Apalagi ditambahnya saling adu kekuatan
tadi, yang ditonjolkannya pendukungan organisasi-organisasi secara terbuka.
Deklarasi ini seakan membentuk suatu kumpulan dari banyak organisasi yang siap
untuk unjuk kekuatan pada 9 juli nanti dan siap “meledakkan” amunisinya.
Apa Penyebab konflik konflik tersebut?
Menurut wasekjen Komite Independen Pemantau Pemilu (KIPP) Girindra Sandino, ada
tiga hal yang menjadi perhatian pertama indikasi kecurangan, Kedua
ketidak puasan akan hasil pemilu yang tidak sesuai target, dan terakhir
kurangnya responsif dari aparatur keamanan.

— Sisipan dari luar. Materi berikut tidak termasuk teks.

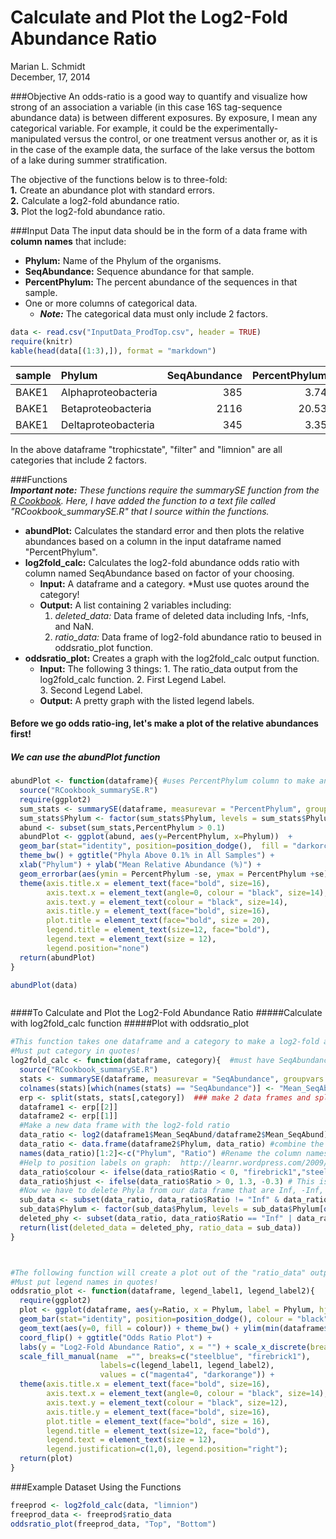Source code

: # Calculate and Plot the Log2-Fold Abundance Ratio
Marian L. Schmidt  
December, 17, 2014  


###Objective
An odds-ratio is a good way to quantify and visualize how strong of an association a variable (in this case 16S tag-sequence abundance data) is between different exposures.  By exposure, I mean any categorical variable.  For example, it could be the experimentally-manipulated versus the control, or one treatment versus another or, as it is in the case of the example data, the surface of the lake versus the bottom of a lake during summer stratification.

The objective of the functions below is to three-fold:  
    **1.**  Create an abundance plot with standard errors.  
    **2.**  Calculate a log2-fold abundance ratio.  
    **3.**  Plot the log2-fold abundance ratio.  

###Input Data
The input data should be in the form of a data frame with **column names** that include: 

+ **Phylum:** Name of the Phylum of the organisms. 
+ **SeqAbundance:**  Sequence abundance for that sample.  
+ **PercentPhylum:** The percent abundance of the sequences in that sample.
+ One or more columns of categorical data. 
    + _**Note:**_ The categorical data must only include 2 factors.  
       
       

```r
data <- read.csv("InputData_ProdTop.csv", header = TRUE)
require(knitr)
kable(head(data[(1:3),]), format = "markdown")
```



|sample |Phylum              | SeqAbundance| PercentPhylum|trophicstate |filter |limnion |
|:------|:-------------------|------------:|-------------:|:------------|:------|:-------|
|BAKE1  |Alphaproteobacteria |          385|          3.74|Productive   |Free   |Top     |
|BAKE1  |Betaproteobacteria  |         2116|         20.53|Productive   |Free   |Top     |
|BAKE1  |Deltaproteobacteria |          345|          3.35|Productive   |Free   |Top     |

In the above dataframe "trophicstate", "filter" and "limnion" are all categories that include 2 factors.

###Functions  
_**Important note:** These functions require the summarySE function from the [R Cookbook](http://www.cookbook-r.com/Graphs/Plotting_means_and_error_bars_(ggplot2)/).  Here, I have added the function to a text file called "RCookbook_summarySE.R" that I source within the functions._ 


+ **abundPlot:** Calculates the standard error and then plots the relative abundances based on a column in the input dataframe named "PercentPhylum". 
+ **log2fold_calc:**  Calculates the log2-fold abundance odds ratio with column named SeqAbundance based on factor of your choosing.  
    + **Input:** A dataframe and a category.  *Must use quotes around the category!
    + **Output:** A list containing 2 variables including: 
        1. *deleted_data:* Data frame of deleted data including Infs, -Infs, and NaN.  
        2. *ratio_data:* Data frame of log2-fold abundance ratio to beused in oddsratio_plot function.
+ **oddsratio_plot:**  Creates a graph with the log2fold_calc output function.  
    + **Input:**  The following 3 things:
          1. The ratio_data output from the log2fold_calc function. 
          2. First Legend Label.  
          3. Second Legend Label.  
    + **Output:** A pretty graph with the listed legend labels.


####  Before we go odds ratio-ing, let's make a plot of the relative abundances first!
##### We can use the abundPlot function

```r
abundPlot <- function(dataframe){ #uses PercentPhylum column to make an abundance plot
  source("RCookbook_summarySE.R")
  require(ggplot2)
  sum_stats <- summarySE(dataframe, measurevar = "PercentPhylum", groupvars = "Phylum") #sum_stats is a data frame for the relative abundance figure
  sum_stats$Phylum <- factor(sum_stats$Phylum, levels = sum_stats$Phylum[order(sum_stats$PercentPhylum)])  #Order by the SeqAbundance
  abund <- subset(sum_stats,PercentPhylum > 0.1)
  abundPlot <- ggplot(abund, aes(y=PercentPhylum, x=Phylum))  +
  geom_bar(stat="identity", position=position_dodge(),  fill = "darkorchid3", colour = "black") +
  theme_bw() + ggtitle("Phyla Above 0.1% in All Samples") +
  xlab("Phylum") + ylab("Mean Relative Abundance (%)") +
  geom_errorbar(aes(ymin = PercentPhylum -se, ymax = PercentPhylum +se), width = 0.25) + coord_flip() +
  theme(axis.title.x = element_text(face="bold", size=16),
        axis.text.x = element_text(angle=0, colour = "black", size=14),
        axis.text.y = element_text(colour = "black", size=14),
        axis.title.y = element_text(face="bold", size=16),
        plot.title = element_text(face="bold", size = 20),
        legend.title = element_text(size=12, face="bold"),
        legend.text = element_text(size = 12),
        legend.position="none")
  return(abundPlot)
}

abundPlot(data)
```

<img src="Project_Description_files/figure-html/R-Cookbook Functions & Load Functions-1.png" title="" alt="" style="display: block; margin: auto;" />


####To Calculate and Plot the Log2-Fold Abundance Ratio
#####Calculate with log2fold_calc function
#####Plot with oddsratio_plot

```r
#This function takes one dataframe and a category to make a log2-fold abundance ratio dataframe
#Must put category in quotes!
log2fold_calc <- function(dataframe, category){  #must have SeqAbundance and Phylum columns, category column must only have 2 categories. 
  source("RCookbook_summarySE.R")
  stats <- summarySE(dataframe, measurevar = "SeqAbundance", groupvars = c(category, "Phylum"))
  colnames(stats)[which(names(stats) == "SeqAbundance")] <- "Mean_SeqAbundance"  #Change column name to represent what value really is
  erp <- split(stats, stats[,category])  ### make 2 data frames and split the 2  
  dataframe1 <- erp[[2]]
  dataframe2 <- erp[[1]]  
  #Make a new data frame with the log2-fold ratio
  data_ratio <- log2(dataframe1$Mean_SeqAbund/dataframe2$Mean_SeqAbund) #creates a vector with log2 values
  data_ratio <- data.frame(dataframe2$Phylum, data_ratio) #combine the Phylum names with it
  names(data_ratio)[1:2]<-c("Phylum", "Ratio") #Rename the column names to better represent
  #Help to position labels on graph:  http://learnr.wordpress.com/2009/06/01/ggplot2-positioning-of-barplot-category-labels/
  data_ratio$colour <- ifelse(data_ratio$Ratio < 0, "firebrick1","steelblue") #Adds a column with 2 colors for easy plotting
  data_ratio$hjust <- ifelse(data_ratio$Ratio > 0, 1.3, -0.3) # This is where the labels on the Y axis of the plot will be placed
  #Now we have to delete Phyla from our data frame that are Inf, -Inf, or NaN
  sub_data <- subset(data_ratio, data_ratio$Ratio != "Inf" & data_ratio$Ratio != "-Inf" & data_ratio$Ratio != "NaN")
  sub_data$Phylum <- factor(sub_data$Phylum, levels = sub_data$Phylum[order(sub_data$Ratio)])
  deleted_phy <- subset(data_ratio, data_ratio$Ratio == "Inf" | data_ratio$Ratio == "-Inf" | data_ratio$Ratio == "NaN")
  return(list(deleted_data = deleted_phy, ratio_data = sub_data))
}



#The following function will create a plot out of the "ratio_data" output from the log2fold_calc function above.
#Must put legend names in quotes!
oddsratio_plot <- function(dataframe, legend_label1, legend_label2){
  require(ggplot2)
  plot <- ggplot(dataframe, aes(y=Ratio, x = Phylum, label = Phylum, hjust=hjust, fill = colour)) + 
  geom_bar(stat="identity", position=position_dodge(), colour = "black") +
  geom_text(aes(y=0, fill = colour)) + theme_bw() + ylim(min(dataframe$Ratio),max(dataframe$Ratio)) +
  coord_flip() + ggtitle("Odds Ratio Plot") + 
  labs(y = "Log2-Fold Abundance Ratio", x = "") + scale_x_discrete(breaks = NULL) +
  scale_fill_manual(name  ="", breaks=c("steelblue", "firebrick1"), 
                    labels=c(legend_label1, legend_label2),
                    values = c("magenta4", "darkorange")) +
  theme(axis.title.x = element_text(face="bold", size=16),
        axis.text.x = element_text(angle=0, colour = "black", size=14),
        axis.text.y = element_text(colour = "black", size=12),
        axis.title.y = element_text(face="bold", size=16),
        plot.title = element_text(face="bold", size = 16),
        legend.title = element_text(size=12, face="bold"),
        legend.text = element_text(size = 12),
        legend.justification=c(1,0), legend.position="right"); 
  return(plot)
}
```



###Example Dataset Using the Functions

```r
freeprod <- log2fold_calc(data, "limnion")
freeprod_data <- freeprod$ratio_data
oddsratio_plot(freeprod_data, "Top", "Bottom")
```

<img src="Project_Description_files/figure-html/unnamed-chunk-3-1.png" title="" alt="" style="display: block; margin: auto;" />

Jadi kemungkinan terjadi konflik
tersebut sangat nyata, apalagi sekarang ini banyak organisasi yang secara
terang-terangan mendeklarasikan keterpihakan mereka, pastinya pengawasan akan
lebih rumit jika tidak ada kontrol langsung dari tim pemenangan masing-masing
calon.
Kontrol untuk organisasi yang telah
bergabung itu penting, disamping meneruskan kampanye damai yang telah di
sepakati kedua calon pada tanggal 3 juni silam juga sebagai “obat” konflik di
Yogyakarta tidak menjadi konflik yang menyeluruh di nusantara. Proses demokrasi
harus berjalan dengan lancar demi menciptakan indonesia yang lebih baik.